The other day my lady friends and I discussed
the vast differences between the way male and female brains process thoughts. Of
course, we came to the unanimous agreement that everything we’d ever heard or
read comparing ‘his’ brain to ‘her’ brain was one hundred percent true.
“I can only discuss one subject at a time with my son or he loses focus,”
one girlfriend said.
“My brother won’t admit I can remember everything he told me last month,
even when I can prove it in writing,” another said.
“After twenty plus years my hubby still doesn’t believe I can read and
listen to him at the same time,” I added to the conversation, “Even when I
repeat back verbatim what he just told me.”
We shook our heads in mutual understanding.
There have been scientific studies into this puzzling phenomenon, but
you don’t need to Google to find them…just ask any woman.
One comparison I’ve heard recently made perfect sense to me. Man’s
brain = meatballs, woman’s =
spaghetti. Not to insinuate men’s
brains are nothing more than a lump of meat, but rather that they tend to focus
their thoughts into little individual balls of information. Women’s thoughts, on the other hand, are
typically an entanglement of numerous subjects piled all together like spaghetti
on a plate.
Comedian Mark Gungar calls this the “brain box” division. According to
Mark, men categorize their thoughts and file them in various boxes: car, job,
wife, kids, mother-in-law, etc. When they need a piece of information or a
response to a question, they simply go to that box for the answer. Apparently,
the boxes never touch. I guess that’s the reason they have difficulty
discussing multiple topics at once or recalling what you said to them ten
minutes ago. It takes time to go the box and retrieve the information.
Here is a short experiment to test a man’s ‘nothing’ box. When you see
him in a comatose state, ask him “What are you thinking?” If his reply is “Nothing,” you are witnessing
the box in action.
Women have no idea what a ‘nothing’ box is or what purpose it could
possibly serve.
I think some women would agree that men may be using the ‘nothing’ box at all times, but most certainly
when the woman wants to engage in significant, emotional conversation.

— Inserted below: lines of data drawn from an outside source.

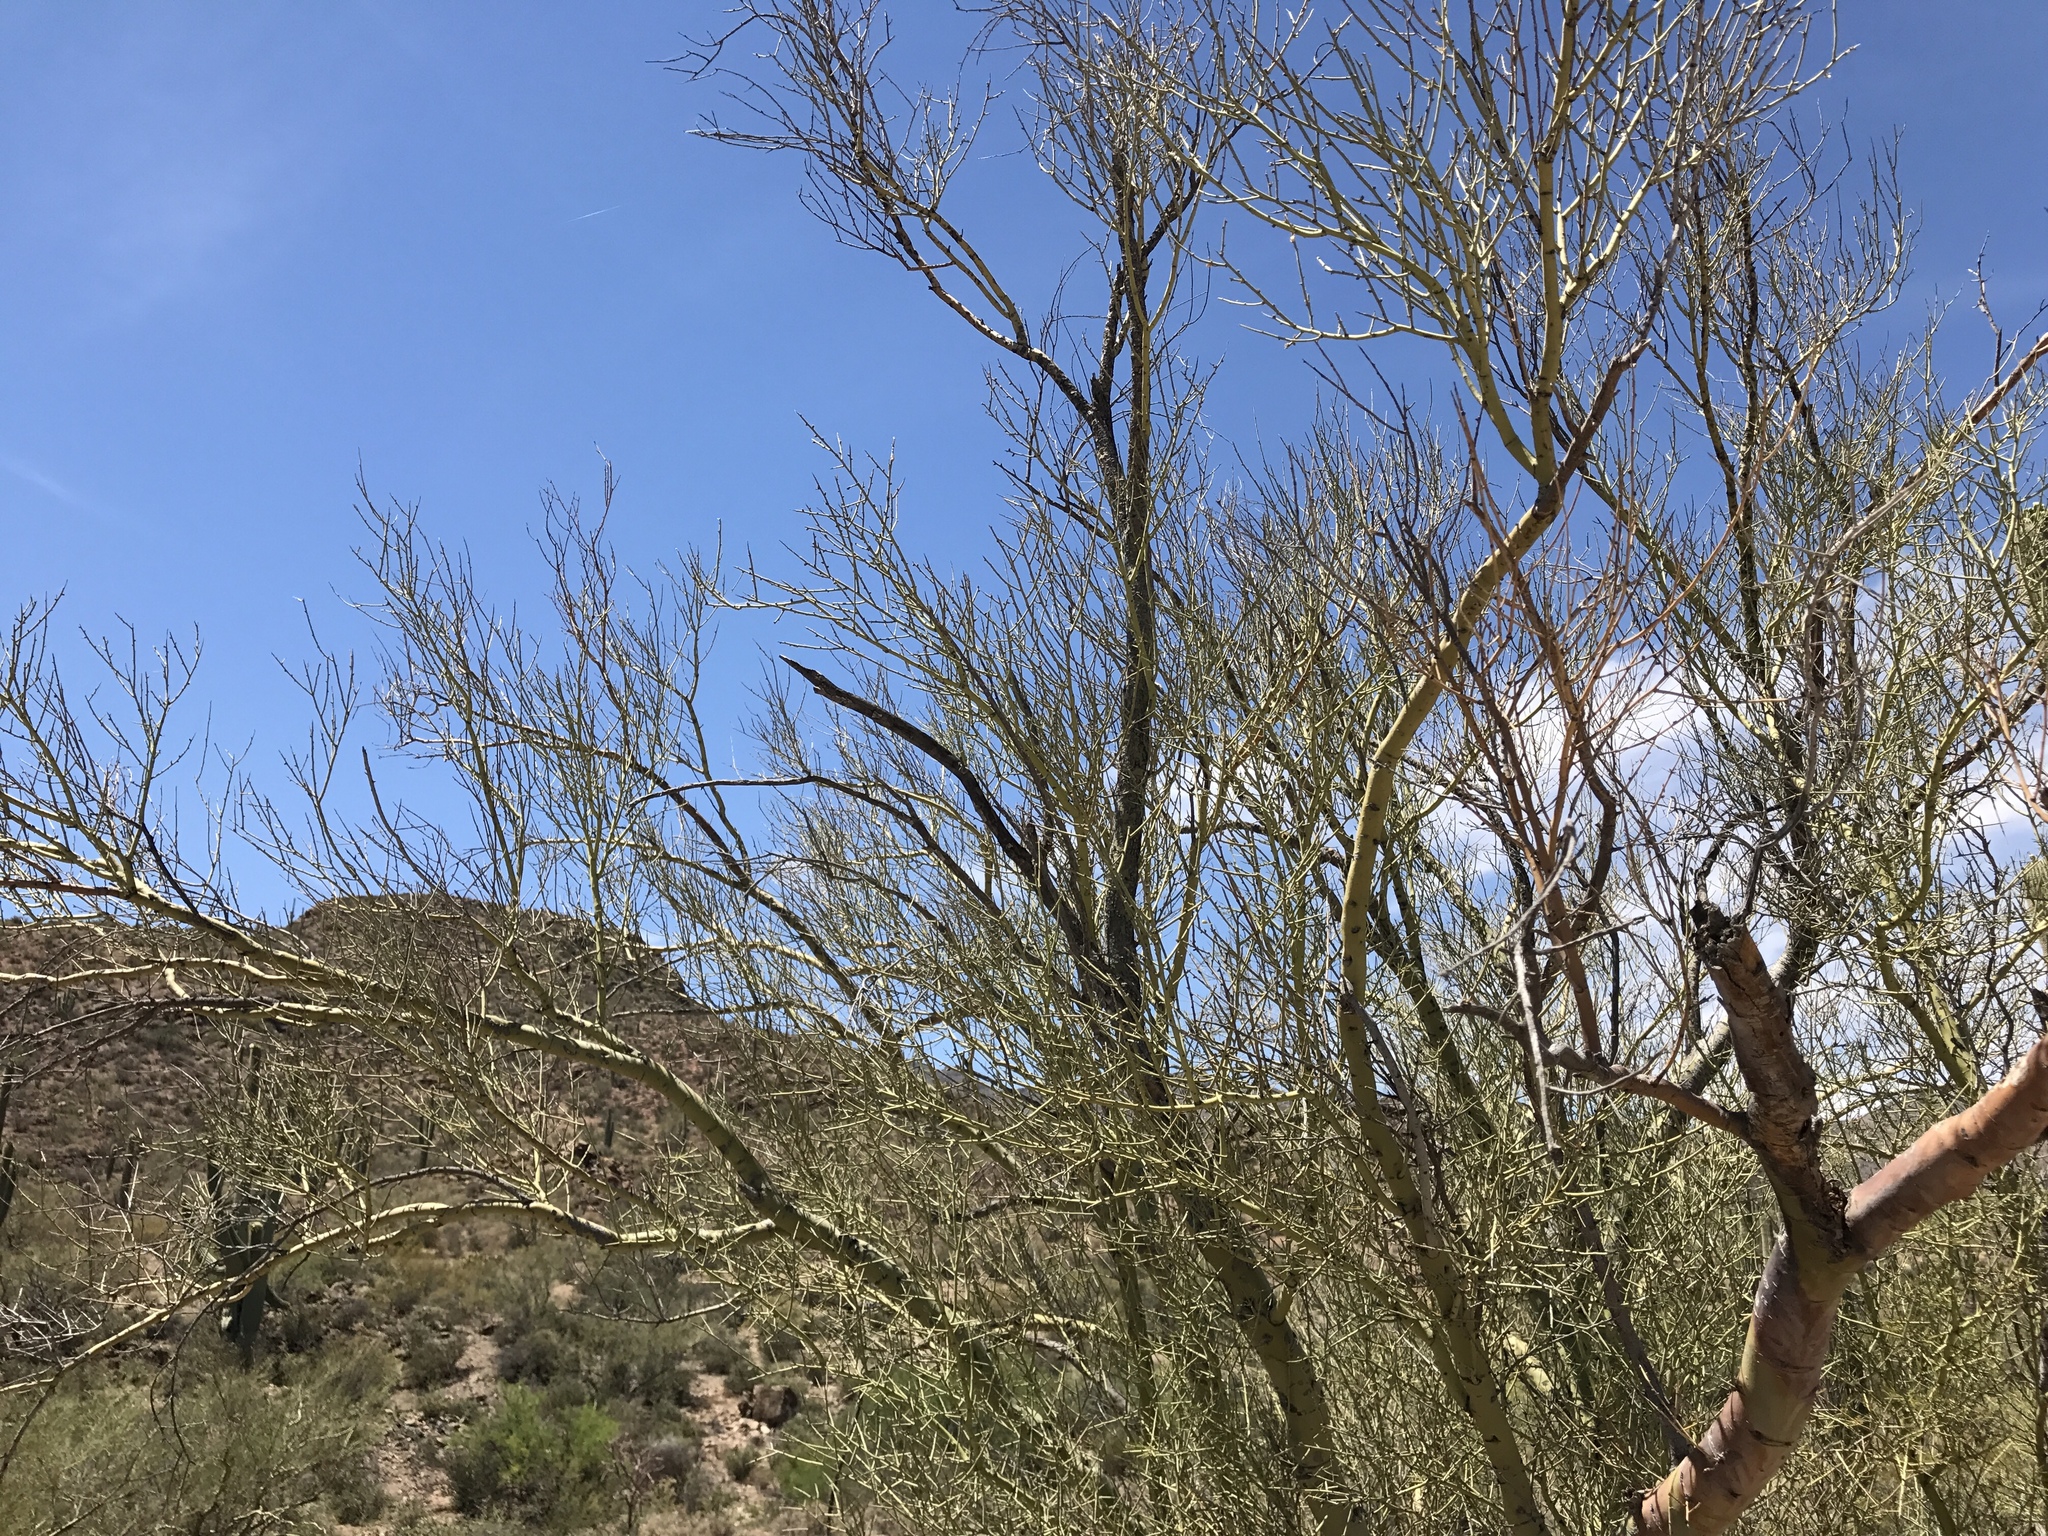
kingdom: Plantae
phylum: Tracheophyta
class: Magnoliopsida
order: Fabales
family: Fabaceae
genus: Parkinsonia
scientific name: Parkinsonia microphylla
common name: Yellow paloverde
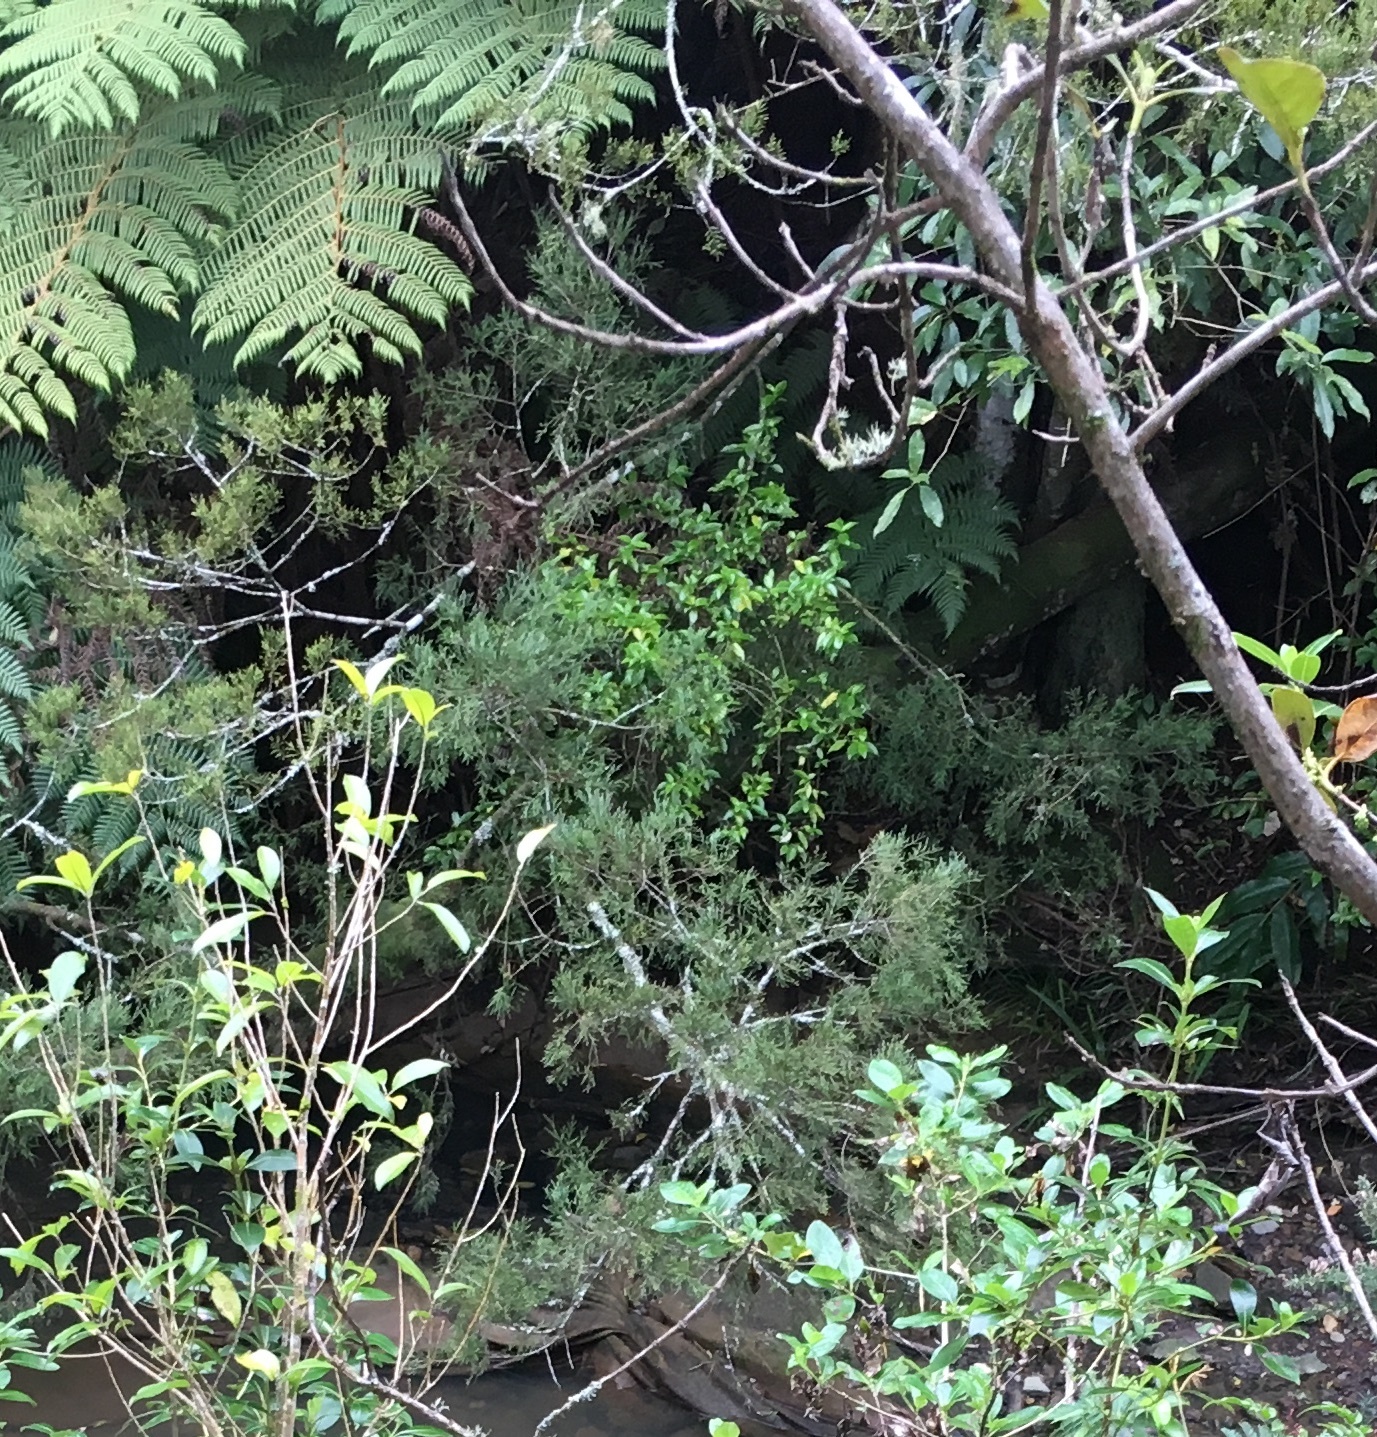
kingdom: Plantae
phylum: Tracheophyta
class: Magnoliopsida
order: Gentianales
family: Loganiaceae
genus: Geniostoma
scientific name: Geniostoma ligustrifolium
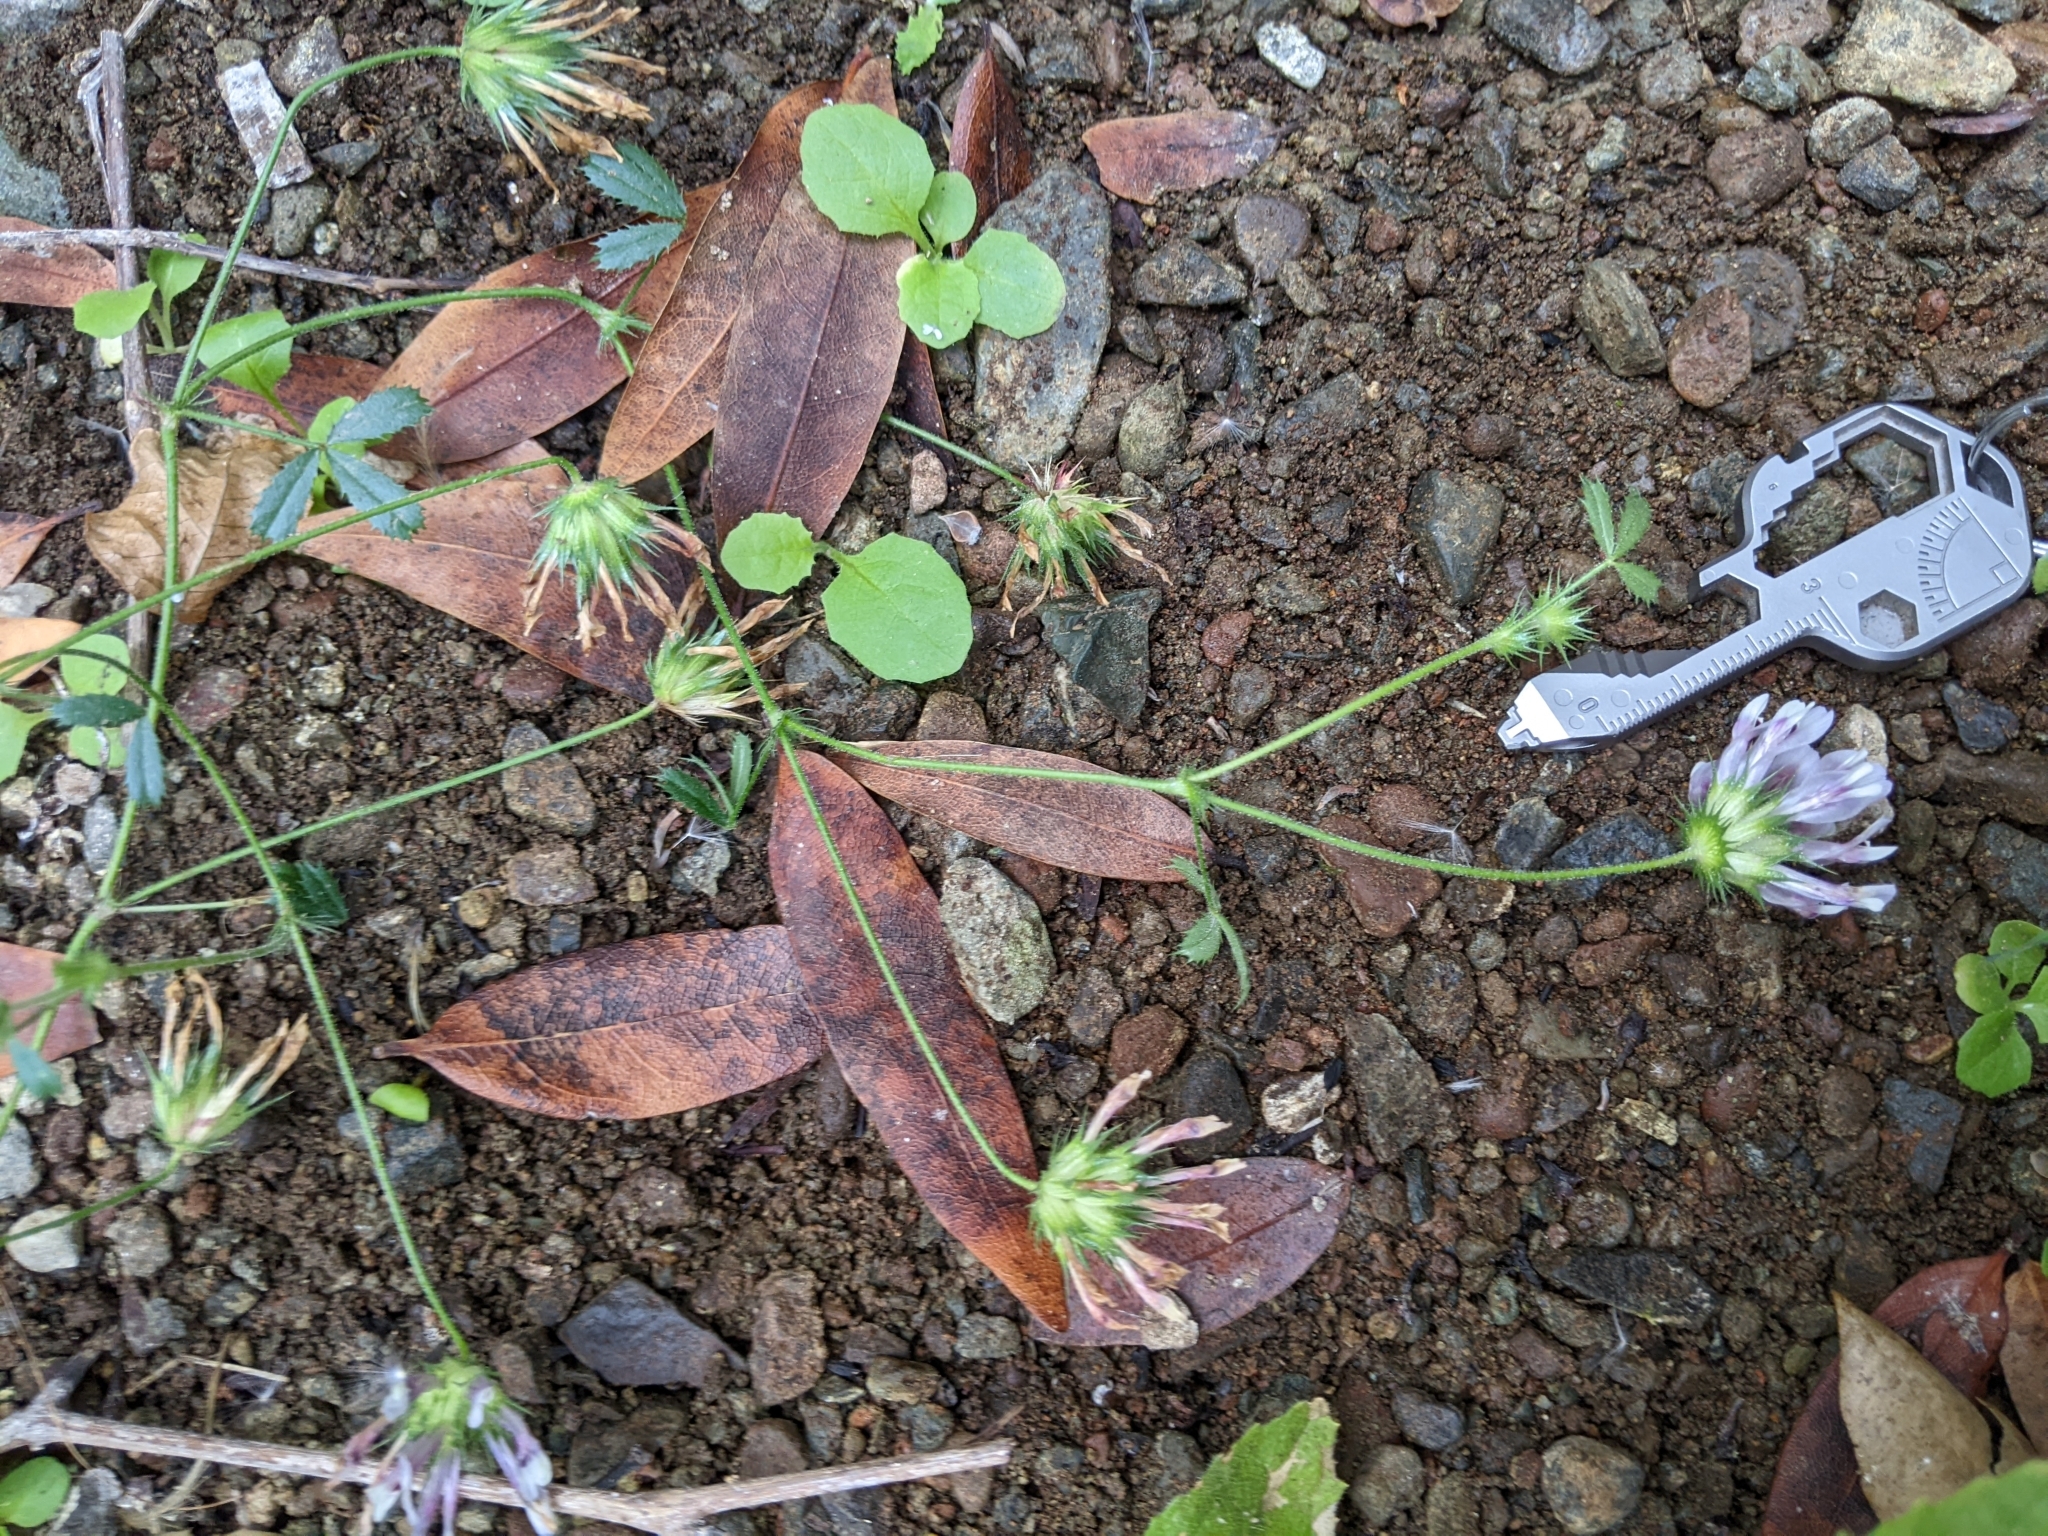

This brings me to the female brain. Mark likened it to a ball of wire
connected to emotional electrons which power the wire ball. Get a visual on
this: ball of wire, plate of spaghetti - see the connection? Men are now
looking through their box labeled “connective materials.” It’ll be a minute for
them to catch up.
If they were to admit it, I think women envy the ‘nothing’ box. Oh, to
be able to relax in a tub and forget about the laundry pile, grocery list or
how long it’s been since we shaved our legs. I would go so far as to bet that any
woman on the planet cannot recall the last time she had a single thought in her
brain at any given moment. Wait. I don’t think I said that right.
Anyway, I would like to offer this parting plea to any man reading my
male/female brain synopsis. To paraphrase a TV commercial: “Don’t hate me ‘cause
I have a brain that never stops working and can multi-task faster than yours
and remembers everything that transpired from the day I was born and demands
incomprehensible emotional support and interactive conversation … pity me.”